There is language. And then, there is the culture of language. This line written in an email by someone seeking career advice from India opened floodgates of nostalgia. I used to speak the same English many years ago. "I have a doubt" in Indian English equates to "I have a question" in American English. Doubting something is a different thing altogether. I went back to my old documents, looking at the research statement I had written for graduate school in 2005. In my current age and wisdom, that can hardly qualify as a research statement, a page full of lofty ideas and goals of changing the world with no clear focus. If I was in the selection committee reading my essay from 11 years ago, I would have never admitted myself in the program. It's a miracle I made it.

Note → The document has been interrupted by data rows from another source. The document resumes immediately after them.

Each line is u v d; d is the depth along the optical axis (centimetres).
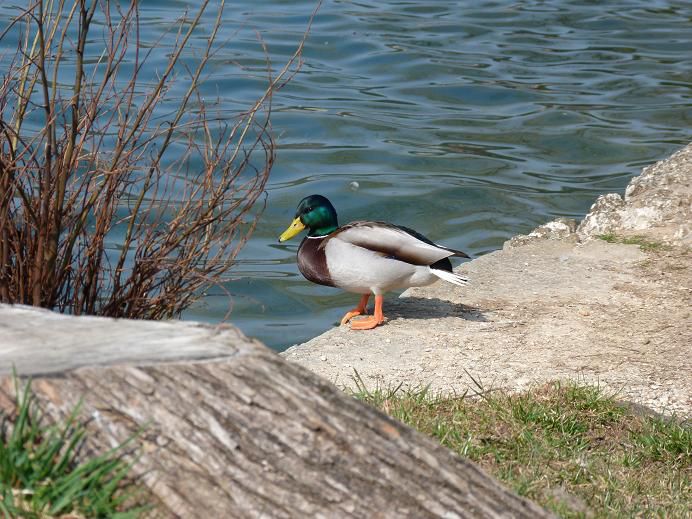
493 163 1792
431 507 469
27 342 489
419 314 1084
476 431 798
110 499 446
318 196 1126
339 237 1059
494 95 2127
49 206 789
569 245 1281
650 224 1318
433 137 1897
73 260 837
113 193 826
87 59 2016
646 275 1179
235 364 476
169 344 487
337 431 472
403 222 1569
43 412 454
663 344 999
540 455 767
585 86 2198
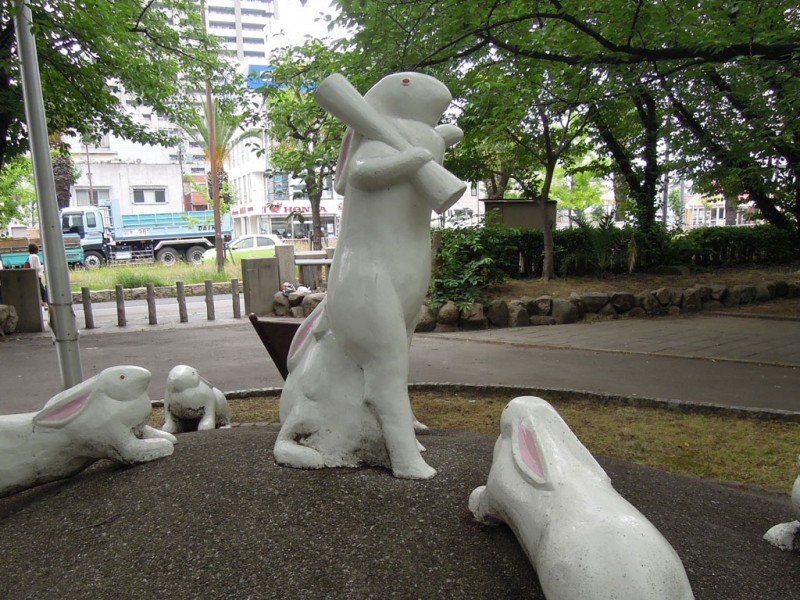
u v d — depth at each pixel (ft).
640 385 18.72
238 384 20.63
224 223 106.01
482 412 16.33
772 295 36.88
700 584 6.31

As I prepare to say goodbye to my host in Berlin, she tells me in a mix of broken English and German that she will miss having me around and will look forward to seeing me again. She was the one who hosted me last year as well, and although this is a pay-money-provide-service relationship (I was staying at her family-run place), she goes out of her way to touch my hand warmly and make me feel at home. I reciprocate, this time in my broken German and English, that her place is the only one I know as home in Berlin. I call her a day later to thank her and let her know I have reached home, and she is delighted. Language is not a barrier between us anymore.

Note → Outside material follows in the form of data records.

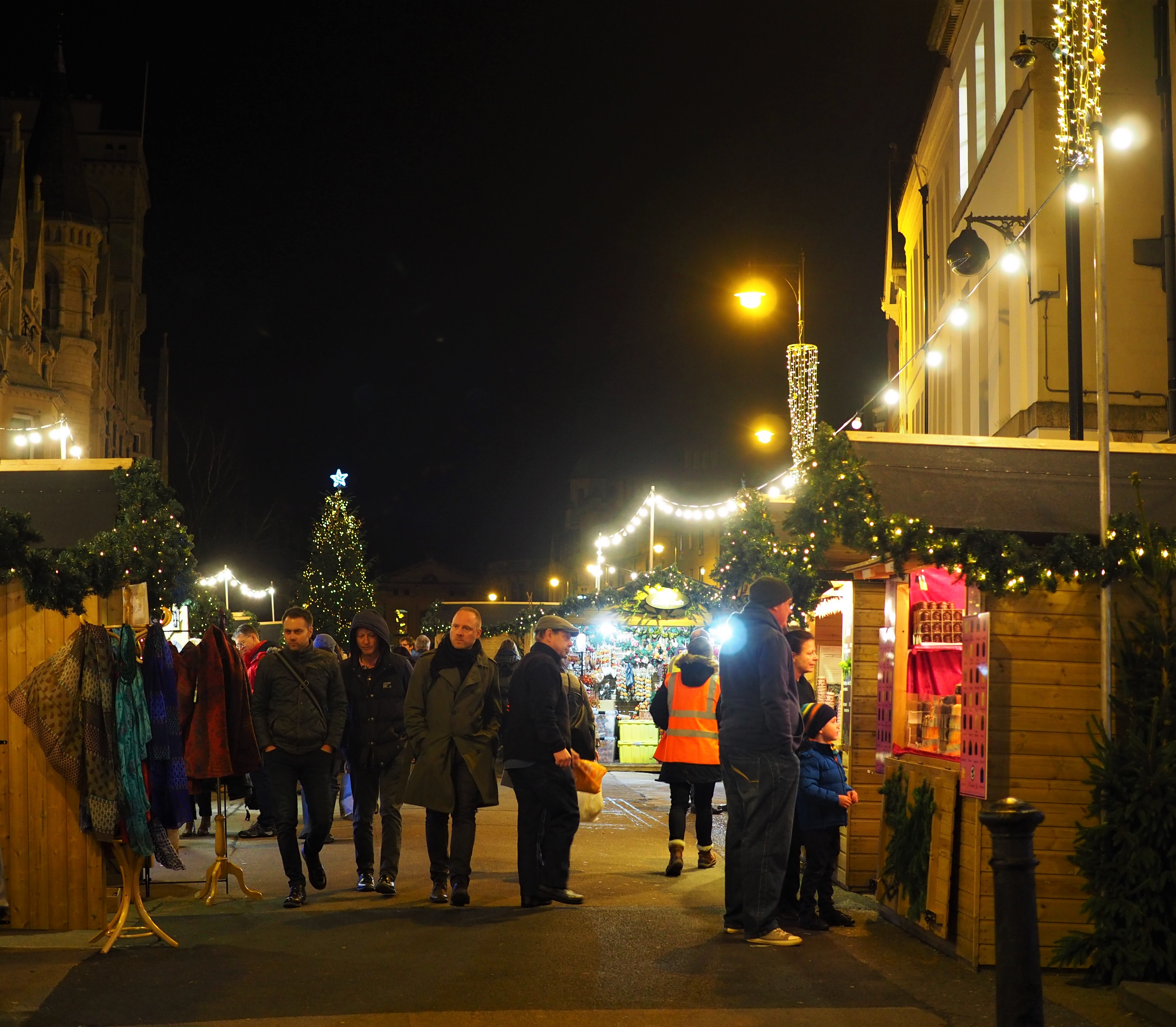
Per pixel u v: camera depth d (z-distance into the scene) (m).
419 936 7.87
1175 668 7.27
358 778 9.62
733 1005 6.35
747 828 7.78
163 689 8.33
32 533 7.82
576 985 6.68
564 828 9.08
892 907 8.55
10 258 43.59
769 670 7.70
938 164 25.95
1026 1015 4.88
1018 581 7.41
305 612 9.21
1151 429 15.28
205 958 7.26
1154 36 15.51
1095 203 10.03
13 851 8.02
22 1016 6.04
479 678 9.16
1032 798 7.38
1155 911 6.92
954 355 23.19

And then, I receive an email from a close friend saying that she has been offered a faculty position at one of the top schools in her field. We have known each other for decades, and I am thrilled. But her words are filled with doubt and anxiety. In her email, she confesses that she is scared as hell and does not know how she will do well. Her self-doubt mirrors mine and her humility and honesty renews my soulful connection with her. That is the exact way I have been feeling as well. I have no idea how to be faculty. To see the same sentiments reflected in a person of high caliber with extensive training from several Ivy League schools only shows me how we are all human, sometimes terrified and vulnerable. I assure her that it will all be fine, that she is already a role model to many (including me) because of her achievements, and she will do great. I tell her that I have decided to frame those damn degrees on the wall facing me in office (as brilliantly suggested by a friend) so that whenever in self-doubt, those degrees will remind me of the immense amount of hard work and motivation it has taken to get to this point. In my friend's insecurities, I feel a renewed connection with her.
And just like that, in three different events with three different people on a random day, language connects my past, present, and future. A young and starry-eyed girl from India whose writing reminds me of who I used to be through our shared cultural nuances of language, a German lady who makes me feel at home in an unknown city despite her broken English and my broken German, and a childhood friend with a stellar career in whom I surprisingly see my insecurities mirrored because of the honest note she writes me.